I confess the collection started a bit rough for me, but hit its stride a few essays in with Lia Purpura’s standout piece “Of Prayers,” concerning the murder on one of her students by the student’s father, funneling the incident through a sharp focus on the quilt found at the crime scene: “The quilt bore the weight of the act, of the bodies; and since such fabric isn’t given to absorbing, it must have made channels, and there the blood pooled. There were runnels. And chambers.” The murder is linked as well to the suicide of one of Purpura’s close friends, an act Purpura imagines again and again, as “a new piece of that scene fills in, suggests itself, makes a bid for inclusion.” I loved the movement within this piece, the vividness of its scenes and details, the fully introspective voice, and startlement of language. This was easily my favorite piece, but far from the only strong one. My other favorites were:

Bret Lott’s “Of Giving the Lie.” I liked the way the essay was structure, along with its focus on story, use of third person, and strong sense of narrative and place.

Steven Church’s “Of Idleness” makes use of photos, historical references, and news stories as he examines his own relationship to the idea of idleness and in particular the form it takes via the teenagers that loiter in stores and public areas, but especially just across the street from his home. Throughout, one has the sense that Church is unsure himself of what he’ll learn about his attitudes, and the end scene is pitch perfect.

Barry Borich’s “Of Wearing My Red Dress” takes what could have been a breezy piece focusing on clothes and shifts quickly into a substantive, at times disturbing examination of how her social interactions and dress (the titular one in particular) intertwined.

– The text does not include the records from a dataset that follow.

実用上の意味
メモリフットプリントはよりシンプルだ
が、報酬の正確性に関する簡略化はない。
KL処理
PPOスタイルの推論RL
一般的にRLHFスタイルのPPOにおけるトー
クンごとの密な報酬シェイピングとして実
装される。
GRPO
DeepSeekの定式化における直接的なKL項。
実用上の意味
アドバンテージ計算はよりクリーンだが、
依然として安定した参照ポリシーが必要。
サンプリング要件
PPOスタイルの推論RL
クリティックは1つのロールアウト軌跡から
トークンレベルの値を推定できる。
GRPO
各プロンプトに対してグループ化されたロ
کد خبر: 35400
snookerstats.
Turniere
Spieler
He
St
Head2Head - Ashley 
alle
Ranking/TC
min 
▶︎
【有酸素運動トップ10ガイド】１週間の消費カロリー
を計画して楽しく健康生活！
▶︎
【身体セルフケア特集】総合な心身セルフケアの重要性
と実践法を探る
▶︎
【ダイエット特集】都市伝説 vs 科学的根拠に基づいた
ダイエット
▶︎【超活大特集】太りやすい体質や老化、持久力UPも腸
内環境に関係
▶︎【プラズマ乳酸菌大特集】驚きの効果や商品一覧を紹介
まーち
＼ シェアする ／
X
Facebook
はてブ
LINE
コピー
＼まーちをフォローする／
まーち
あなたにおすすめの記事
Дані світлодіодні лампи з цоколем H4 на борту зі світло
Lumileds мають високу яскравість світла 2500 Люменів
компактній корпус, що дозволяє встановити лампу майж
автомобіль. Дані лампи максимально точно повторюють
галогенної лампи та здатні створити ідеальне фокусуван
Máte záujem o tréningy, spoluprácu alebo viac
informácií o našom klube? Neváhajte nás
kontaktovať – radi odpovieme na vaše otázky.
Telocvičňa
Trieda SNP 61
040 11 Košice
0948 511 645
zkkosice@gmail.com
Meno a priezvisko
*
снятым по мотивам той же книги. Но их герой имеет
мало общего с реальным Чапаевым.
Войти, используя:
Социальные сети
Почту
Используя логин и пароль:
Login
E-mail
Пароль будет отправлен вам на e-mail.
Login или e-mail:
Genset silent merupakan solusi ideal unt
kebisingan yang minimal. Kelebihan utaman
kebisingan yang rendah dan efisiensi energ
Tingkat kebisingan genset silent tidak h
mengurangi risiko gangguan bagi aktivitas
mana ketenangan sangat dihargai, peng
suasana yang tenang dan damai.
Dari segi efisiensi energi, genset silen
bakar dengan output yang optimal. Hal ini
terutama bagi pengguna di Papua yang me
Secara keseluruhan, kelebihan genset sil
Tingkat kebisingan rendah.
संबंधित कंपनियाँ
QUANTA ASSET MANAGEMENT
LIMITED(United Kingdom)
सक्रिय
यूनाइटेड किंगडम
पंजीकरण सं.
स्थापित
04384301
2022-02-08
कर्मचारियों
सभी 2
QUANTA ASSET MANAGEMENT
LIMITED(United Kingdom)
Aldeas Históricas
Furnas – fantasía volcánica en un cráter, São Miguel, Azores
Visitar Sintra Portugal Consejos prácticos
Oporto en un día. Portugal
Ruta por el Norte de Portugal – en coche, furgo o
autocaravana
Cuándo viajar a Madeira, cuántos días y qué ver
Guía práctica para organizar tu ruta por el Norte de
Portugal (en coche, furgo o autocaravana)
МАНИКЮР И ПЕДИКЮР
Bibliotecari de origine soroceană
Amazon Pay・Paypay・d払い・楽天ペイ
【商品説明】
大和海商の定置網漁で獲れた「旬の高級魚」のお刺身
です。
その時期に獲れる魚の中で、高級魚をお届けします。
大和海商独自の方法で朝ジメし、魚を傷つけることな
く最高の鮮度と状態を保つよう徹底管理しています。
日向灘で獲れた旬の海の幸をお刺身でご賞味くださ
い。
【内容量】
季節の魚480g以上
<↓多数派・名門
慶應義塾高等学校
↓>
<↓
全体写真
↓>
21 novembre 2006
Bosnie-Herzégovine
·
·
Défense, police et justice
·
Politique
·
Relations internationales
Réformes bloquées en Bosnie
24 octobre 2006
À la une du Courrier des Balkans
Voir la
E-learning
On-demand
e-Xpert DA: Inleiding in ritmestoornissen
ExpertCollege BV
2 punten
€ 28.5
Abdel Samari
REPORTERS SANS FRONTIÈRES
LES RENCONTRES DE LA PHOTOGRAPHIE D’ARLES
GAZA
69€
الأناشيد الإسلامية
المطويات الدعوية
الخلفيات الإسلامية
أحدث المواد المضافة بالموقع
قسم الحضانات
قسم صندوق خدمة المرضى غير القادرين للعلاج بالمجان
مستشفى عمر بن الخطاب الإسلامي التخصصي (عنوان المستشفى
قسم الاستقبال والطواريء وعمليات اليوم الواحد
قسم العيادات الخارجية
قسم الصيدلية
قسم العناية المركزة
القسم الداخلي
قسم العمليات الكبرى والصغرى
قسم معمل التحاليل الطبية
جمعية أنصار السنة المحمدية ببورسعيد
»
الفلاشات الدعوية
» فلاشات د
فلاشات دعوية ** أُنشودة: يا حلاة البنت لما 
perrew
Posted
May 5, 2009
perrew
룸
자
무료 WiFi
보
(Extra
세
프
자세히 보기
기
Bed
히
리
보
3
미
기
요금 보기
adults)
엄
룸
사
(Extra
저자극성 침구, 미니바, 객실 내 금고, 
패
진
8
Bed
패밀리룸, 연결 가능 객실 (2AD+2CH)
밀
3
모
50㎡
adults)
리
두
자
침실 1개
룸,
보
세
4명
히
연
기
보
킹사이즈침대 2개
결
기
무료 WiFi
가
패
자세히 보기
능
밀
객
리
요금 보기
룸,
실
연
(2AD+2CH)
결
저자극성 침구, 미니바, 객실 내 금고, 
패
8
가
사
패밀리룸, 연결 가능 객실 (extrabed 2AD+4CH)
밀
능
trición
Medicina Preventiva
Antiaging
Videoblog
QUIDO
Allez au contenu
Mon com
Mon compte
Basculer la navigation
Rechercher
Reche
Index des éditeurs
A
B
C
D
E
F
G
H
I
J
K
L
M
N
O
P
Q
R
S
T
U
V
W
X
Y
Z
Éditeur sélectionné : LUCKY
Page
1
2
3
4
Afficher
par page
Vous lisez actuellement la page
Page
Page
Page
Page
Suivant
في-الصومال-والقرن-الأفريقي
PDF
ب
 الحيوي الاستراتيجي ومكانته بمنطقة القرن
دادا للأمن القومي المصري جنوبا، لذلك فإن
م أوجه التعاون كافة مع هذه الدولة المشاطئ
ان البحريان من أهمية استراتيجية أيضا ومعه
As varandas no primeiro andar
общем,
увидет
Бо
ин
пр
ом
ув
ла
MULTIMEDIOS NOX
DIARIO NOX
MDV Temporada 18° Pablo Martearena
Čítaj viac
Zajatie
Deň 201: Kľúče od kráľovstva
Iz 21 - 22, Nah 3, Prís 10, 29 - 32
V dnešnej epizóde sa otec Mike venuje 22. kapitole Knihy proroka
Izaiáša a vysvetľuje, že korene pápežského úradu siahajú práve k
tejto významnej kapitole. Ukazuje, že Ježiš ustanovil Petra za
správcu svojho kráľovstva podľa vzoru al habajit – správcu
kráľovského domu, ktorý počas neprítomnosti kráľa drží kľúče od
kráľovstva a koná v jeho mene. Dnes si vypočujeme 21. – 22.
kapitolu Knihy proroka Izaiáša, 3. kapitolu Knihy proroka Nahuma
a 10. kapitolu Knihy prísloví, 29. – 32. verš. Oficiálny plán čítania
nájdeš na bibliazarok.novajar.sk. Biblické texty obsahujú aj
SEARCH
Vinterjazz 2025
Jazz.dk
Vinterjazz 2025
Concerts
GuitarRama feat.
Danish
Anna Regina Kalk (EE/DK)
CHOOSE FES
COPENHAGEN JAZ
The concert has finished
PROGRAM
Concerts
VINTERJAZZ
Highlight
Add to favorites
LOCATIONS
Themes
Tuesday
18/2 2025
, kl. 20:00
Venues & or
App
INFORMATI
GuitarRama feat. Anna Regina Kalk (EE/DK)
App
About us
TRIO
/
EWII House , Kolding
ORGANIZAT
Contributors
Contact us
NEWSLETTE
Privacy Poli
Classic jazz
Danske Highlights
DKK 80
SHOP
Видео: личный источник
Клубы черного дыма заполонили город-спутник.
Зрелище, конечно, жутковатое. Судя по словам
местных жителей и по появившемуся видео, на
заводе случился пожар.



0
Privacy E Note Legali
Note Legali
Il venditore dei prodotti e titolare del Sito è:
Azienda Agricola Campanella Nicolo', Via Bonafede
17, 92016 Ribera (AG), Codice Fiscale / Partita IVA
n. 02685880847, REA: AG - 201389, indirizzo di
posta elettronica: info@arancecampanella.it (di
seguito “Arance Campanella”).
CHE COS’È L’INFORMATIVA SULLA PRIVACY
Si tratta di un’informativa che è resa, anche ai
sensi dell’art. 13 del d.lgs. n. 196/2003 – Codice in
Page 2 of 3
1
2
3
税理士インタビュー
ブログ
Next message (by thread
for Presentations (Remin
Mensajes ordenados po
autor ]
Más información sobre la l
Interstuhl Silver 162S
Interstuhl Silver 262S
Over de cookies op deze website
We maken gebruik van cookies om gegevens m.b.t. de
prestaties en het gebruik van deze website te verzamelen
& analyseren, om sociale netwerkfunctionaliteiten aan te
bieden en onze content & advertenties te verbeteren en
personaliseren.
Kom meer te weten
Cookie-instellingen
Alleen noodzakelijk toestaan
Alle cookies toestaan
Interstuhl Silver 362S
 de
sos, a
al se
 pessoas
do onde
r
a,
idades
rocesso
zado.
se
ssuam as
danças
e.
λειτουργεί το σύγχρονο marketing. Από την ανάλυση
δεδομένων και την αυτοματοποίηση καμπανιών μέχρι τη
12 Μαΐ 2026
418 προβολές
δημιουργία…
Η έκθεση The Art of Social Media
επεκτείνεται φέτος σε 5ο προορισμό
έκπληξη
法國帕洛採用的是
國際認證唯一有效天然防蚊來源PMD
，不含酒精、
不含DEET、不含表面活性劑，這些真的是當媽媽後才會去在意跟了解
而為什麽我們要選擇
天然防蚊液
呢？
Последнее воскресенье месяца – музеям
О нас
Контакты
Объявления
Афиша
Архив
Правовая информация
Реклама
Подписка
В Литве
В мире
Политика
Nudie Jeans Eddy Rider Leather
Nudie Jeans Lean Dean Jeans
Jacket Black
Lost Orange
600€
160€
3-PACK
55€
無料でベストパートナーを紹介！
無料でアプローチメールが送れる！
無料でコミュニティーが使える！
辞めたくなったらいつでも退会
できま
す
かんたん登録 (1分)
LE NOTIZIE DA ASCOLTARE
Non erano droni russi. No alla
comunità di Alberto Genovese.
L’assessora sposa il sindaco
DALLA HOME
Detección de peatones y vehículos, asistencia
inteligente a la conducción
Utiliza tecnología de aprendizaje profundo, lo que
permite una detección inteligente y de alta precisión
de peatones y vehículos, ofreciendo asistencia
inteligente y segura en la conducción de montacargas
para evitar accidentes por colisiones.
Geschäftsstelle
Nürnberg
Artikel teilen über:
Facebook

Judith Oriz Cofer’s “Of Books and Huecos” is a poignant, moving work that begins with the author disposing of her recently deceased mother’s goods, several of which becomes vehicles for her to come to understand her immigrant mother’s two-world existence, her longing for home, and the way the author herself has “no dream of home that can compare to hers.”

In a somewhat different vein from the other essays, Chris Arthur’s “Of Solitude” is a nice overview both of Montaigne and his work and of the essay in general, bringing in his own experiences but in a less intimate fashion than many of the other writers.

Marcia Aldrich has a painful (literally and otherwise) epiphany while on a horseback ride in Mexico, made perhaps even more agonizingly effective by the reader knowing just where this piece is likely to go.

These half-dozen or so stood out particularly for me, but most others succeeded at least partially. Some I wholly enjoyed but felt they seemed not quite complete, some on the other hand went longer than I needed them to, but still had long passages that were moving or thought-provoking, and one or two didn’t compel so much in their content but were presented in an engaging voice. There were only a handful I didn’t much care for at all, and as mentioned above, these few were more than balanced by the stronger ones, making this an easy collection to recommend, whether one has read Montaigne or not.